If you asked this question to a handful of people there's a good chance you will get mixed opinions.
Overall, I'd say the general answer would be yes.
Why such mixed opinions?
Firewood in general is a controversial subject.
One type of wood might be cherished by one person and hated by another.
Price, availability, heating capabilities and overall ease of use play a factor when choosing the best firewood.
Overall, eucalyptus is a good choice for firewood.
The wood produces heat somewhat comparable to oak and it leaves a nice bed of hot coals.
However, most people won't forget the first time they tried to split it.
Do you want a little exercise?
Grab a maul and go split some eucalyptus by hand.

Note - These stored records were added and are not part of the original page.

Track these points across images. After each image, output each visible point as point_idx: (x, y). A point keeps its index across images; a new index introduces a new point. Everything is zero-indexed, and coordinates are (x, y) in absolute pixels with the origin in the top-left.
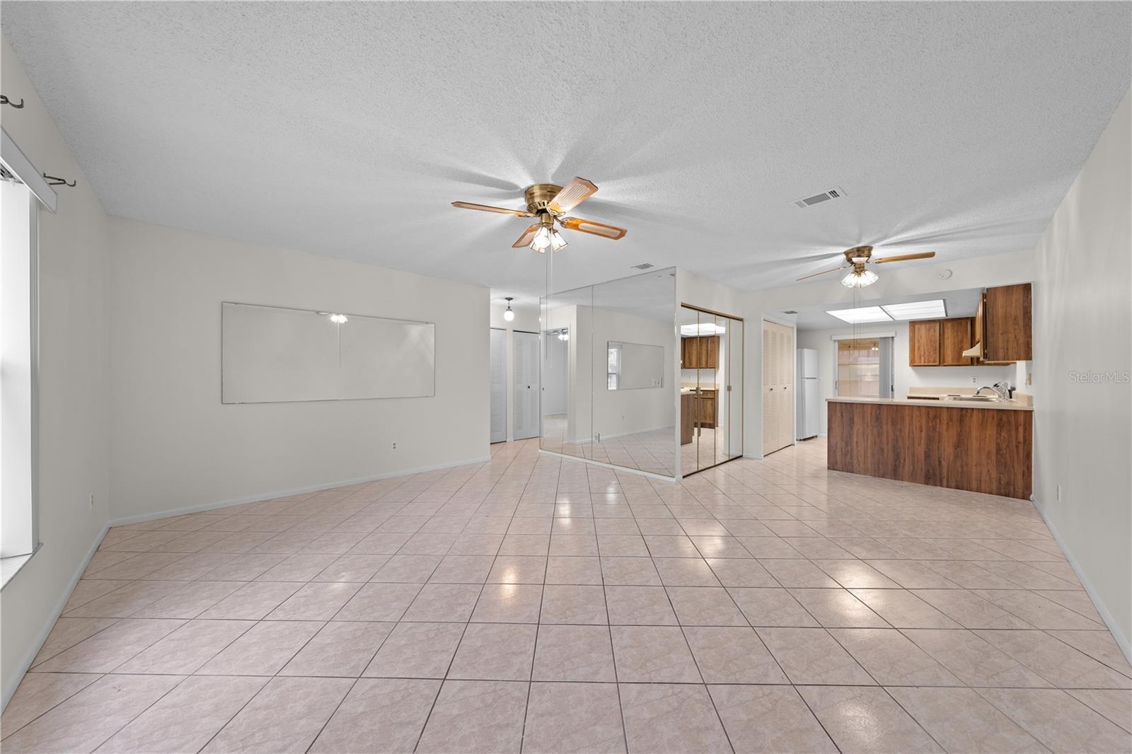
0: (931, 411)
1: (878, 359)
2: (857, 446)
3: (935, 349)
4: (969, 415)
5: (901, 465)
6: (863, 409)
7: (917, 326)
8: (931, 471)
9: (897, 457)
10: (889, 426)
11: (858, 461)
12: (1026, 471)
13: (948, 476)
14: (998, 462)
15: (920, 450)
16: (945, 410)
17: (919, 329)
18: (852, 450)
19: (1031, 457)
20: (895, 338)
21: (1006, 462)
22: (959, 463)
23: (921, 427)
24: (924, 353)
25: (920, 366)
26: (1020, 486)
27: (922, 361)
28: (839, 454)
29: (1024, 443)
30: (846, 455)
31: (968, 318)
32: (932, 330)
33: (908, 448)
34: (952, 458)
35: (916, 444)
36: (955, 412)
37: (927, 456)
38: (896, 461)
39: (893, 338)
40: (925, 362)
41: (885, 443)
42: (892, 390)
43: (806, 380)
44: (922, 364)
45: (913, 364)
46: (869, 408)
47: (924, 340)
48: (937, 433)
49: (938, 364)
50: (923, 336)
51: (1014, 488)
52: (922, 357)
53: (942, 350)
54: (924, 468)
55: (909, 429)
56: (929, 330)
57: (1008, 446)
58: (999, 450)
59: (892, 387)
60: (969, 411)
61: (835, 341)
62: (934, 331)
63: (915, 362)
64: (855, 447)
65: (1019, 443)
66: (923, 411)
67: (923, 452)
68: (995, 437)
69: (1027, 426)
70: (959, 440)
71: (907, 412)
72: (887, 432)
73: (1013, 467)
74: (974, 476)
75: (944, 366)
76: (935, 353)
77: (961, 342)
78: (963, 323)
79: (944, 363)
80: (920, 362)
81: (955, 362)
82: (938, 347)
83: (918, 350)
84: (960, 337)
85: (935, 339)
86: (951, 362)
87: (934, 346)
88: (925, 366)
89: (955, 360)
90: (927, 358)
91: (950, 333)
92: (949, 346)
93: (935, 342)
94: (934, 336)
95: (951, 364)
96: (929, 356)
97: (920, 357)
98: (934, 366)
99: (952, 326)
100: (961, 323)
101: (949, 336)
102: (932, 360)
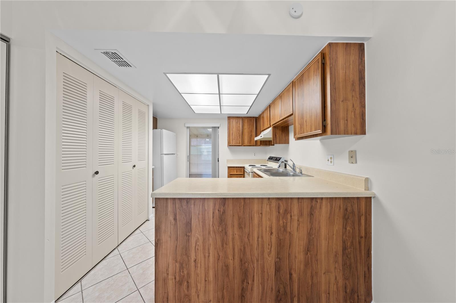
0: (281, 204)
1: (211, 144)
2: (196, 267)
3: (240, 136)
4: (318, 205)
5: (250, 287)
6: (203, 206)
7: (231, 120)
8: (282, 290)
9: (245, 274)
10: (236, 232)
11: (197, 291)
12: (367, 272)
13: (299, 294)
14: (344, 264)
15: (270, 260)
16: (295, 202)
17: (232, 122)
18: (189, 274)
19: (371, 254)
20: (220, 128)
21: (350, 265)
22: (309, 274)
23: (271, 228)
24: (235, 137)
25: (233, 146)
26: (362, 293)
27: (234, 143)
28: (171, 284)
29: (365, 237)
30: (180, 283)
31: (254, 117)
32: (238, 123)
33: (258, 261)
34: (302, 267)
35: (266, 255)
36: (305, 204)
37: (278, 269)
38: (243, 281)
39: (218, 127)
40: (235, 143)
41: (231, 257)
42: (218, 161)
43: (165, 157)
44: (234, 144)
45: (229, 145)
46: (211, 204)
47: (234, 129)
48: (288, 234)
49: (241, 145)
50: (234, 127)
51: (358, 296)
52: (234, 140)
53: (243, 136)
54: (274, 288)
55: (258, 233)
57: (352, 242)
58: (344, 249)
59: (218, 158)
60: (319, 201)
61: (188, 127)
62: (240, 124)
63: (230, 144)
64: (193, 268)
65: (362, 237)
66: (274, 204)
67: (273, 262)
68: (341, 234)
69: (368, 216)
70: (309, 242)
71: (256, 207)
72: (233, 239)
73: (356, 267)
74: (323, 288)
75: (244, 146)
76: (240, 138)
77: (251, 131)
78: (252, 120)
79: (244, 144)
80: (233, 143)
81: (250, 144)
82: (241, 134)
83: (232, 136)
84: (251, 128)
85: (240, 129)
86: (248, 144)
87: (239, 133)
88: (235, 146)
89: (250, 142)
90: (236, 141)
91: (246, 126)
92: (246, 134)
93: (240, 131)
94: (240, 127)
95: (248, 145)
96: (237, 140)
97: (233, 140)
98: (240, 146)
99: (248, 121)
100: (251, 120)
101: (246, 127)
102: (238, 142)
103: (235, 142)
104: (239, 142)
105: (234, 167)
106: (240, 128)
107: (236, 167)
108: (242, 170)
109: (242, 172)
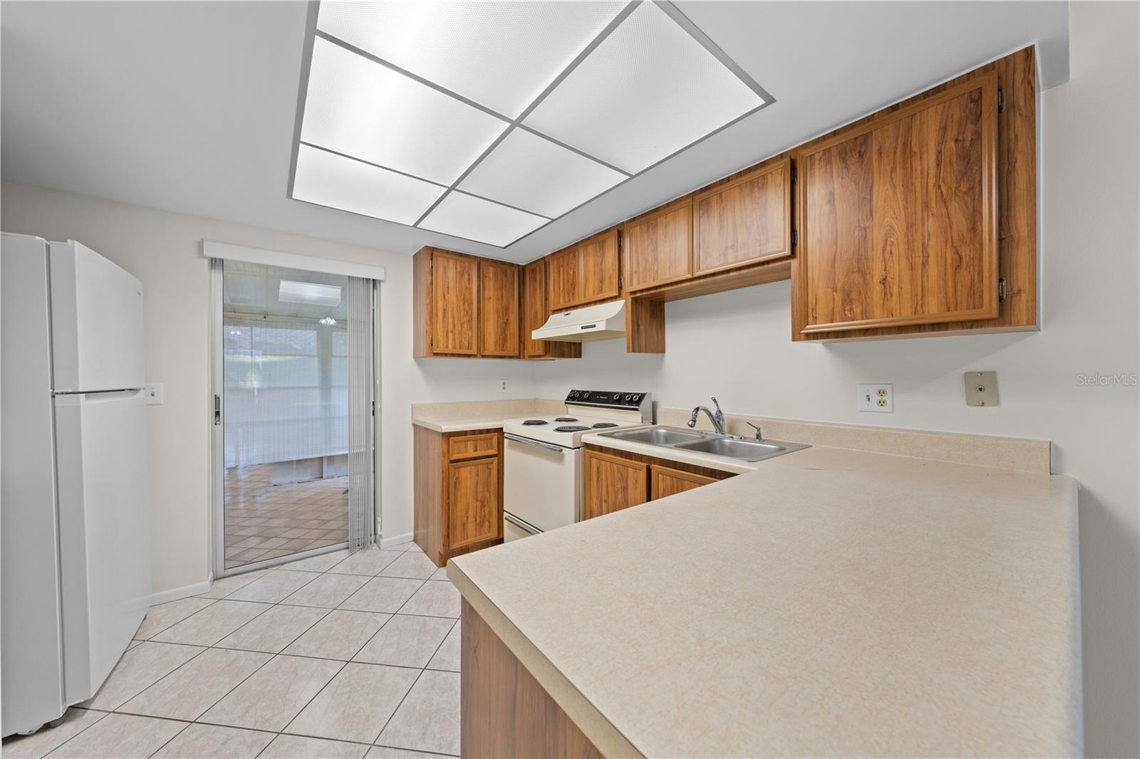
3: (470, 321)
7: (440, 260)
17: (445, 268)
24: (454, 326)
25: (446, 355)
27: (450, 347)
31: (514, 265)
32: (465, 276)
40: (454, 347)
44: (450, 350)
45: (434, 352)
47: (452, 296)
49: (475, 352)
50: (452, 287)
52: (450, 335)
53: (481, 322)
56: (462, 275)
62: (469, 280)
63: (437, 347)
75: (484, 356)
76: (471, 328)
77: (507, 309)
78: (509, 272)
79: (484, 350)
80: (447, 347)
81: (503, 350)
82: (475, 315)
83: (444, 317)
84: (505, 300)
85: (471, 299)
86: (496, 350)
87: (470, 312)
88: (453, 355)
89: (503, 345)
90: (457, 336)
91: (491, 291)
92: (492, 316)
93: (471, 304)
94: (470, 289)
95: (497, 354)
96: (461, 333)
97: (447, 336)
98: (469, 356)
99: (495, 275)
100: (506, 271)
101: (492, 295)
102: (466, 343)
103: (454, 340)
104: (469, 343)
105: (464, 433)
106: (471, 293)
107: (474, 432)
108: (491, 439)
109: (492, 449)
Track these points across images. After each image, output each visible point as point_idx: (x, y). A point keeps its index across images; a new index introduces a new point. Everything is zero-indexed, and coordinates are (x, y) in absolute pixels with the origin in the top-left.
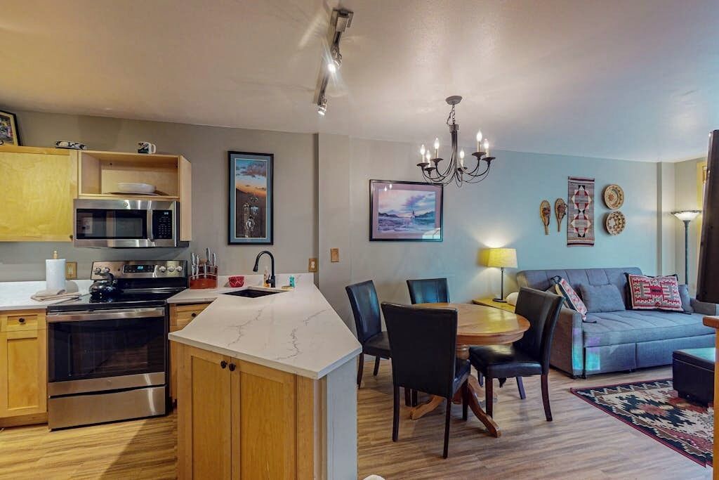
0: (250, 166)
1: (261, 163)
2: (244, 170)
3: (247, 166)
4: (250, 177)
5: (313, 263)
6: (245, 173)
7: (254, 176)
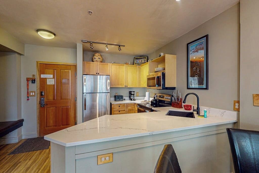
0: (196, 47)
1: (201, 43)
2: (193, 50)
3: (194, 48)
4: (196, 53)
5: (237, 104)
6: (194, 52)
7: (198, 52)
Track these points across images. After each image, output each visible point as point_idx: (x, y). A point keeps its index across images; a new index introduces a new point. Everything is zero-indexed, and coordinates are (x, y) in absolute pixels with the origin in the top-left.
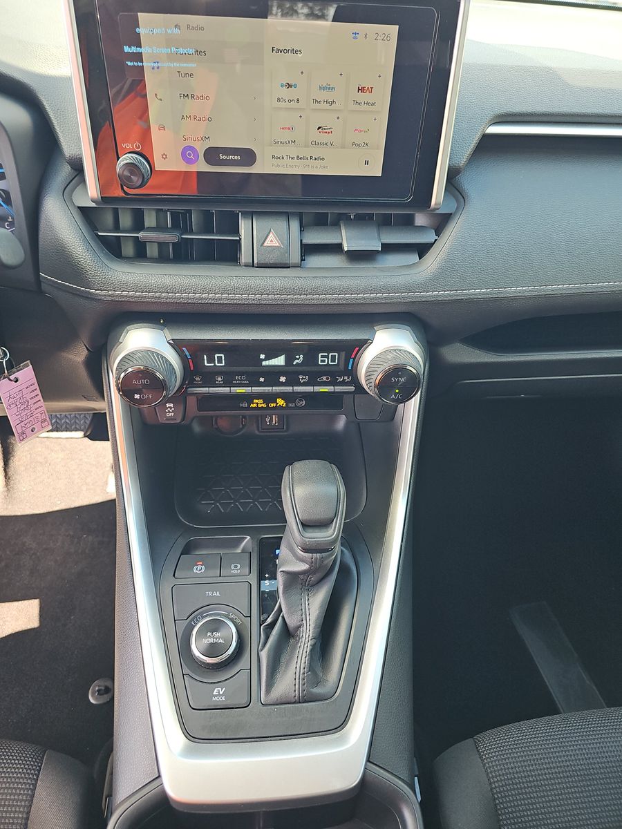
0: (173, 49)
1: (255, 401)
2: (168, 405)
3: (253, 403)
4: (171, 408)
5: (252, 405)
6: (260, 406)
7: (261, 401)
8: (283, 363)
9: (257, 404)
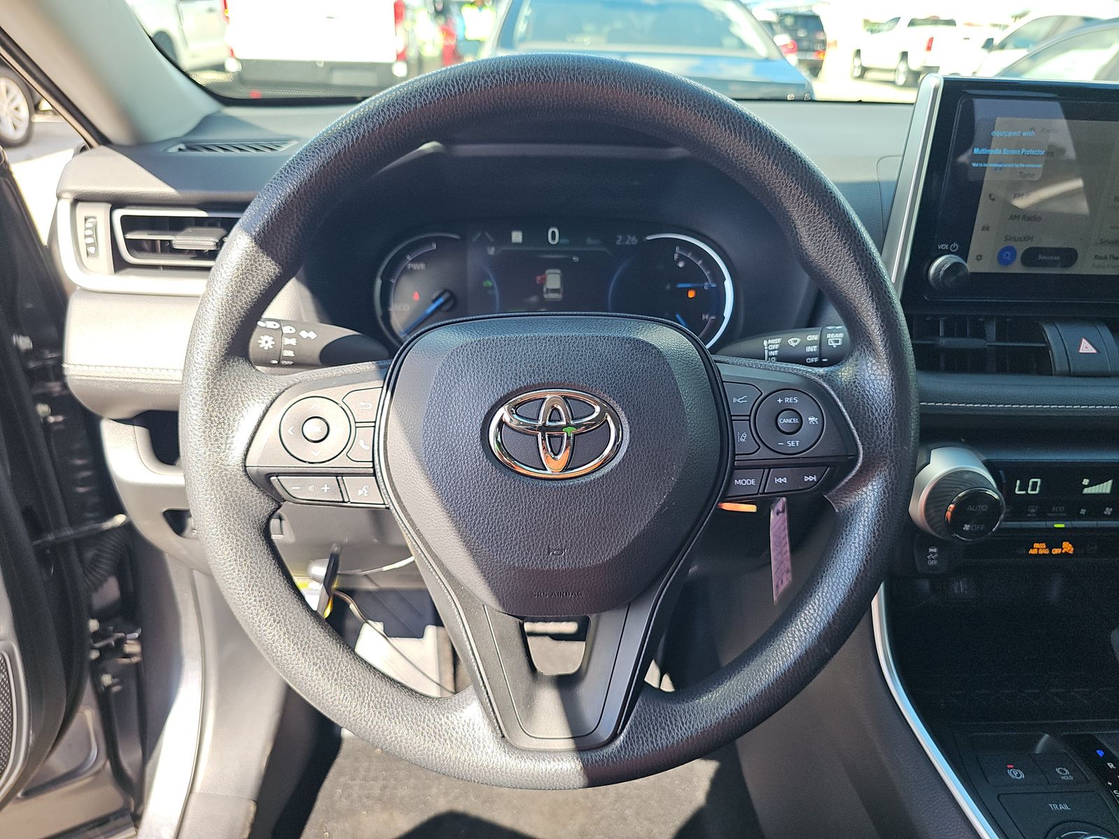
0: (1023, 150)
1: (1036, 545)
2: (931, 550)
3: (1033, 548)
4: (934, 553)
5: (1031, 552)
6: (1041, 552)
7: (1044, 545)
8: (1108, 491)
9: (1038, 549)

It will definitely give you a workout because the wood splits really hard.
Many species of the eucalyptus are referred to as gum trees.
They're known for their fast growth and oil that can be used for cleaning or as a natural insecticide.
Overall, there are around 700 different species of eucalyptus.
Most are native to Australia but a small number can be found in outlying area's like Indonesia, New Guinea and the Philippines.
In the mid 1800's the eucalyptus was introduced to California during the gold rush.
Since then, mixed opinions have been formed about the tree and its ability to compete with other native trees.
Eucalyptus firewood is known for burning very hot.
The oils in the wood along with the ability to create an intense flame has led some wood stove distributers or chimney sweeps to recommend not burning the wood.
Others who live in a region where eucalyptus is prevalent have used the firewood for years, have not had any issues and love it.
If you're concerned about the wood creating to much heat, mix the eucalyptus in with other firewood types.
Eucalyptus is hard to split.
The best way to split the wood is about 5-7 days after it has been cut.
Small cracks will appear in the wood but overall it will still be wet.
The cracks will help you "read" the wood.
When eucalyptus dries it's extremely hard to split.
The grain begins to twist and splitting a dry piece of the wood is not easy.
To have the best experience with eucalyptus, let the wood season for 2 years....preferably more if you can.
Attempting to burn the wood before it's well seasoned will have disappointing results.
Eucalyptus firewood will produce 34.5 million BTUs per cord.